Tenía ganas de subir esta receta de croquetas pues a mi parecer son extraordinarias. Merece la pena enfrascarse en ellas aunque requieren de paciencia. A punto he estado de titularlas croquetas de la paciencia, jajaja. Siempre os he dicho que yo la tengo "a espuertas" y eso me salva de algunas situaciones engorrosas de mi vida. La cocina la necesita.
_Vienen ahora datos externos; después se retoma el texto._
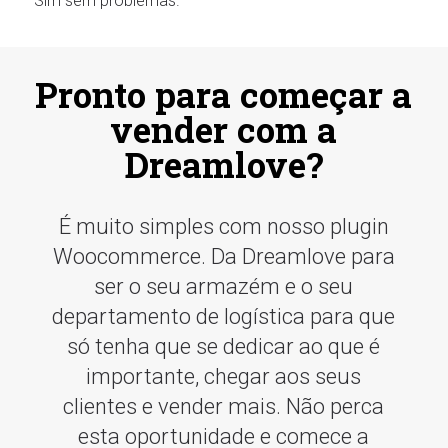
Sim sem problemas.
Pronto para começar a
vender com a
Dreamlove?
É muito simples com nosso plugin
Woocommerce. Da Dreamlove para
ser o seu armazém e o seu
departamento de logística para que
só tenha que se dedicar ao que é
importante, chegar aos seus
clientes e vender mais. Não perca
esta oportunidade e comece a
Otra cualidad de ellas es que se prestan para fechas con toque festivo. Eso de llevar pasas es muy apropiado, casi chic diría yo. Esta idea de introducirlas en la masa me vino inspirado por las famosas espinacas a la catalana, plato muy rico sin duda, difícil es que haya alguien a quien no le gusten.
En las fiestas pasadas formaron parte de nuestro menú y fueron muy valoradas ¿Os animáis vosotros a probarlas? Algún otro plato más de nuestra Navidad os traeré en próximas entradas. 
Ingredientes:
-  Puerros 1.- Espinacas frescas y limpias 150 g.- Harina 1 taza de café.- Leche 4 tazas de café.- Ralladura de tres quesos 100 g.- Pasas sultanas (sin hueso) un puñadito.- Aceite de oliva 3 cdas.- Mantequilla 1 cda.- Sal y pimienta de Sichuan molida (opcional).
Para rebozar:
- Huevo batido.- Leche.- Pan rallado.- Aceite abundante para freír.
Elaboración:
Sofreír el puerro limpio y troceado fino en tres cucharadas de aceite y una de mantequilla. Incorporar las pasas y después de rehogarlas las espinacas, reblandecer tres minutos.

 
Agregamos la harina y la leche. Sazonamos. Cocemos moviendo sin parar quince minutos,  hasta que la masa se desprenda fácilmente del fondo de la sartén (no deje rastros al moverla con la rasera). Poner por último el queso rallado e integrarlo. Retirar.
Volcar sobre una bandeja. Dejar enfriar.
Formar las croquetas (si se pegaran demasiado untaros las manos muy ligeramente con aceite de oliva suave, yo no lo he necesitado).
Rebozarlas primero en harina, luego en huevo batido y después en pan rallado.
Dejarlas enfriar en el frigorífico unas horas, cuantas más mejor.
Freírlas en aceite caliente, no humeante, y de pocas en pocas pues son frágiles y tienden a romperse. Si veis que echando cuatro se revientan, probad a poner dos (paciencia, es muy importante para obtener un buen resultado).

Lo mejor es tomarlas calientes, pero frías o templadas están también buenas. 
Mi consejo es que un segundo rebozado con huevo y pan rallado (sin harina, esta vez) hará que estén mejor protegidas de rotura.